(Stored items)
######

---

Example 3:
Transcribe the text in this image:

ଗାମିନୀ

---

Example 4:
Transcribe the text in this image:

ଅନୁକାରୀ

######

_Task requirements_.
Retype every line of the listing above, character for character.

_Solution to this task_.
---

Example 3:
Transcribe the text in this image:

ଗାମିନୀ

---

Example 4:
Transcribe the text in this image:

ଅନୁକାରୀ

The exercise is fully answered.